In this book, a multitude of issues relating to the subject of air transport and the environment has been considered. Those issues range from the global to the local scale; they involve technical and operational as well as policy considerations; and they include both scientific and socioeconomic dimensions. Above all, however, those issues are inherently political. Debates about air transport and the environment generate strong controversy – especially given the emergence of climate change as a global environmental issue of unprecedented significance – and the formulation and implementation of air transport policy involves balancing a wide range of (often conflicting) economic, social and environmental considerations. The provision of air transport services is an issue of international, national, regional and local importance involving powerful alliances, corporations and regulators. Over more than four decades, however, the emergence and spread of environmentalist concerns have led to the growth of other interest groups and movements; subsequently, strongly conflicting, entrenched positions have been adopted by both the pro-aviation and the environmentalist lobbies. To date, in general, air transport policy has been characterised by the attempt to promote the substantial growth of the industry whilst simultaneously attempting to mitigate the most objectionable environmental impacts using a relatively limited range of regulatory, market-based and voluntary instruments.
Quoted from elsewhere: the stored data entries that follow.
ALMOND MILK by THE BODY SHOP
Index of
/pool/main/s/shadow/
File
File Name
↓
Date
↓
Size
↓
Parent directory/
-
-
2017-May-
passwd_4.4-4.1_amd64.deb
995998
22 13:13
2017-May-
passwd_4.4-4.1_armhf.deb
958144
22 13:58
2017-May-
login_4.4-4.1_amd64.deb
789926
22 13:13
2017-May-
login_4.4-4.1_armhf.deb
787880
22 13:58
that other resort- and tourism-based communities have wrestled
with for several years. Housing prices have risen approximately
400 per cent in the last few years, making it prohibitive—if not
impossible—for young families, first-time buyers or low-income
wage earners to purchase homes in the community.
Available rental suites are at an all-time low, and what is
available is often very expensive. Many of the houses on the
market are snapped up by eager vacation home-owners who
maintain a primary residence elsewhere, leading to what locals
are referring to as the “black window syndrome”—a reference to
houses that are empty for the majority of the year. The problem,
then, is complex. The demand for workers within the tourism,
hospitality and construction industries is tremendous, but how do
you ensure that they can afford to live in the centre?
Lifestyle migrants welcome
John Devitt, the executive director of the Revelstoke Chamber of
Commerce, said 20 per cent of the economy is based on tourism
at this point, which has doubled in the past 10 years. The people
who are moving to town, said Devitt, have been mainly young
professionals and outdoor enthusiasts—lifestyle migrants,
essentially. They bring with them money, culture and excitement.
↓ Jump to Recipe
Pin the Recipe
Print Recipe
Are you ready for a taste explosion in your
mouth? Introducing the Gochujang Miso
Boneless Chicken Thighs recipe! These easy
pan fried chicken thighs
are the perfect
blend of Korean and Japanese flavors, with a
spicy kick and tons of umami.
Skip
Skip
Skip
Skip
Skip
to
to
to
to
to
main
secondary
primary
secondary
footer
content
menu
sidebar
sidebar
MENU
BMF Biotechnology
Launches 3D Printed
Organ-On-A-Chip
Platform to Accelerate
The task of making effective policy for air transport is complicated by several factors: the strong, sustained growth of demand for air transport; the importance of the air transport industry in driving economic growth in other sectors; the strong links between aviation growth, tourism growth and processes of globalisation; the broad popularity of air travel; the fact that the industry is international in its scope, is regulated by myriad bilateral air service agreements (ASAs) and connects places with varying capacity to comply with environmental regulations; and, not least, the considerable uncertainties that remain with regard to some of the environmental impacts of aircraft operations. Above all, air transport represents one part of a much wider context: the considerable international efforts, since the 1980s, to develop ideas of sustainable development and to align economic,

social and environmental activities with broader sustainable development objectives.